As a neurologist, Dr. Khandelwal believes that clearing the fog so many of us feel right now hinges up our ability to accept and adapt to our new (albeit temporary) reality. As counterintuitive as it sounds, what will ease our COVID-19-specific anxiety is creating rituals and habits that make us feel grounded within its constraints. "Now, more data is coming to suggest that [the pandemic] may linger on for some time," says Dr. Khandelwal "Once people accept this reality, that this is going to be over lifestyle at least for a few months, they've reached a feeling of acceptance. And then you get more clear in your thoughts and you start to make the best of the situation."
Obviously, acceptance doesn't come overnight and it doesn't come without hard, emotionally-difficult work. The easiest way to start, says Dr. Khandelwal, is to care for your baseline well-being: your sleep, nutrition, and exercise.
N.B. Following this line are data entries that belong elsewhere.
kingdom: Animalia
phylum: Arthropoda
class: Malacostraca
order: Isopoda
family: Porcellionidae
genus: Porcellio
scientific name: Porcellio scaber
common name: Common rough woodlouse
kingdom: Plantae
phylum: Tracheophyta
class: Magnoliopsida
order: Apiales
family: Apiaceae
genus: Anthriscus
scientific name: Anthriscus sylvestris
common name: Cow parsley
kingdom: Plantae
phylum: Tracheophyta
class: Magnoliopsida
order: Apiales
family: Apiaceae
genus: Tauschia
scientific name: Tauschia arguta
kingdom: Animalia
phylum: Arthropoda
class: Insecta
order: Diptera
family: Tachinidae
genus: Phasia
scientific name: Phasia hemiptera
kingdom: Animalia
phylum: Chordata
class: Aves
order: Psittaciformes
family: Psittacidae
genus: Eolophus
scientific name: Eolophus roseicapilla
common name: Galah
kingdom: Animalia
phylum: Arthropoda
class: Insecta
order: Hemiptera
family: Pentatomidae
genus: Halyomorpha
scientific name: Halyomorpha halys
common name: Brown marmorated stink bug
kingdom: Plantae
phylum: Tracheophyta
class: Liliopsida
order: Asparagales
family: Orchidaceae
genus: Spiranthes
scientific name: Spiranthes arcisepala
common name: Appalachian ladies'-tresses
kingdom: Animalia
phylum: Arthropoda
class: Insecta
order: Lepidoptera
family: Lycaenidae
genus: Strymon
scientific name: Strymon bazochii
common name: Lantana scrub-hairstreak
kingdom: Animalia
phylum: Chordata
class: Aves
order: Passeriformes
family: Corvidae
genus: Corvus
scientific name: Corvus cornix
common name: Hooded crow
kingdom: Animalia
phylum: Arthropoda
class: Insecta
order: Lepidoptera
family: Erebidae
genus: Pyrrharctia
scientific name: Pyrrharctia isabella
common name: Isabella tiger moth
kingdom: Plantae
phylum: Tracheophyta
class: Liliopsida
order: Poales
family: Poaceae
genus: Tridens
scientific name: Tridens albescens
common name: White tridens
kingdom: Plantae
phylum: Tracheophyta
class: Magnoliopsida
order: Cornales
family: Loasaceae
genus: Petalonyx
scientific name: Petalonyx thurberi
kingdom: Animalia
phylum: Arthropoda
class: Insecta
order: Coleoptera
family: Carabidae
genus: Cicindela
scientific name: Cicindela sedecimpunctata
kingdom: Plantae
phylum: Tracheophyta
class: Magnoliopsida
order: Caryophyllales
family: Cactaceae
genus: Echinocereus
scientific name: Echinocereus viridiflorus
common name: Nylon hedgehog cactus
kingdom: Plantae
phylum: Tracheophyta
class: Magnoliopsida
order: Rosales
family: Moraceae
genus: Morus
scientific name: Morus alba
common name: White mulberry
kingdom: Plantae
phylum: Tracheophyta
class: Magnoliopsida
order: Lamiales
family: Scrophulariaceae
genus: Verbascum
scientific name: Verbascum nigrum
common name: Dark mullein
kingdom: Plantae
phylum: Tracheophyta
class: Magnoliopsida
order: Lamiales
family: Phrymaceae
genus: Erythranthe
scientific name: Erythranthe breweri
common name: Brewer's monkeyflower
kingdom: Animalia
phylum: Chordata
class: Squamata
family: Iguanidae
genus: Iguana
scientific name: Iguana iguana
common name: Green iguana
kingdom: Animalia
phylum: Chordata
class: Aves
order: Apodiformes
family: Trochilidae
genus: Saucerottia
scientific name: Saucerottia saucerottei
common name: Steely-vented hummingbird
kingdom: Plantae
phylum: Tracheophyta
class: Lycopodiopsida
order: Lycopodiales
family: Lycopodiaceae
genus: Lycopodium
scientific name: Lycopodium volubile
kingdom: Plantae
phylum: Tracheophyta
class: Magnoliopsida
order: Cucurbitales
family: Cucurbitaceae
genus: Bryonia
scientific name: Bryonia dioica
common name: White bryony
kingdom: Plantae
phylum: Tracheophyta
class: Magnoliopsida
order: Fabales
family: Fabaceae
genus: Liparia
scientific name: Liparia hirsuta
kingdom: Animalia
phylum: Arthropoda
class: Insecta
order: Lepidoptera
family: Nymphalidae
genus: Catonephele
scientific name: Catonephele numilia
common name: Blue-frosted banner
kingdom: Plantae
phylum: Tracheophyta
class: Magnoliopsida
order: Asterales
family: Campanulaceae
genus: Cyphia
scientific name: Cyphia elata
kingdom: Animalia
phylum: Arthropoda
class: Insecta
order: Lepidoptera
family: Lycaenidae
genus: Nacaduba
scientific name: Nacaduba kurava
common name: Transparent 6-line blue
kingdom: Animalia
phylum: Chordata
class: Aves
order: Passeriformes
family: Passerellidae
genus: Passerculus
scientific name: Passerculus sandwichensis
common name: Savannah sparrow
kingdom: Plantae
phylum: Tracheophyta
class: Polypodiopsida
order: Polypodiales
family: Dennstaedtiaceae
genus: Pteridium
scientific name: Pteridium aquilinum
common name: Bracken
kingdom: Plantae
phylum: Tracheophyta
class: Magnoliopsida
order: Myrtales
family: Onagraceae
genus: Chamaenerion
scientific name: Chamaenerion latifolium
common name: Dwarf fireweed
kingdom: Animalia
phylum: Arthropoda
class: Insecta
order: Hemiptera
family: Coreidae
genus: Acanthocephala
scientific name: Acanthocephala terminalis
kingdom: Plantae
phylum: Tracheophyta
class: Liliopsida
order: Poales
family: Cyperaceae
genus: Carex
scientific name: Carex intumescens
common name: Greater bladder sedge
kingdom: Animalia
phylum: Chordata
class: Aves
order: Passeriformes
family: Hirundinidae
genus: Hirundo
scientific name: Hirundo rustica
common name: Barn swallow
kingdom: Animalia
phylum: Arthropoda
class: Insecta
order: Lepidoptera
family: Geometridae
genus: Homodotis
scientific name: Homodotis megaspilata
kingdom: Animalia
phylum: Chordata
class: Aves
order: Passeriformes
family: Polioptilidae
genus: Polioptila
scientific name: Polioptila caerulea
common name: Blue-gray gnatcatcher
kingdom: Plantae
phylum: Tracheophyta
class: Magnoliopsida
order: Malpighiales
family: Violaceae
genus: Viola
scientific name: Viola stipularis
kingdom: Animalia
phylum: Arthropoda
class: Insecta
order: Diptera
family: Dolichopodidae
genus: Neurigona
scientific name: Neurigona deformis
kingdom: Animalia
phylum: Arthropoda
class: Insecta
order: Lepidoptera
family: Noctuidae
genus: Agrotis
This seems basic, but these simple things can be surprisingly effective not only for physical health, but for mental health as well. "There is a power in habits because they are the automatic building blocks of our choices which add up into routines,” Paulette Sherman, PsyD, a psychologist and the author of The Book of Sacred Baths previously told Well+Good. "The benefits of eating similar things daily is if you make good choices you are less likely to be swayed by emotion or surrounding influences. Making choices and reinventing the wheel each day takes focus and energy." Save that energy for the things that really matter to you.
Make time for a breakfast you love, fake your commute to work so you get to listen to your favorite podcast, keep your therapy appointments to stay in tune with your mental wellness, play games with friends, and do your best to get a good night's sleep. All of these things will create a new normal that introduces comfort to go along with the dread brought on by the COVID-19 infodemic. And, as a result, you should feel the fog begin to lift as you realize this is your life. It's not on pause.
There's also something to be said about starting something new in quarantine that you may not have gotten to otherwise. There's a "fresh start energy" in the air right now. And as psychologist Laurie Santos, PhD, host of The Happiness Lab podcast and professor of Yale’s viral happiness course, recently said a Facebook live, “Wonderful research by Katie Milken and others shows that these new situations and these new moments of fresh starts allow us to form habits better.”
Maybe that means starting a writing ritual that gets you closer to penning that novel you always wanted to write. Or buying a monstera for your tiny apartment and tending to it until it turns into an indoor jungle, or trying to do one thing each day that's positive for your mind. Mental Health America reports that joy has been found to decrease stress hormones, while laughing mitigates anxiety (and thus, clears that thick mental fog).
Your biggest responsibility for the months ahead (besides properly social distancing) is to care for your brain. Sorry to be cheesy, but right now, you kinda have to be the lighthouse shining through all your own mental fog.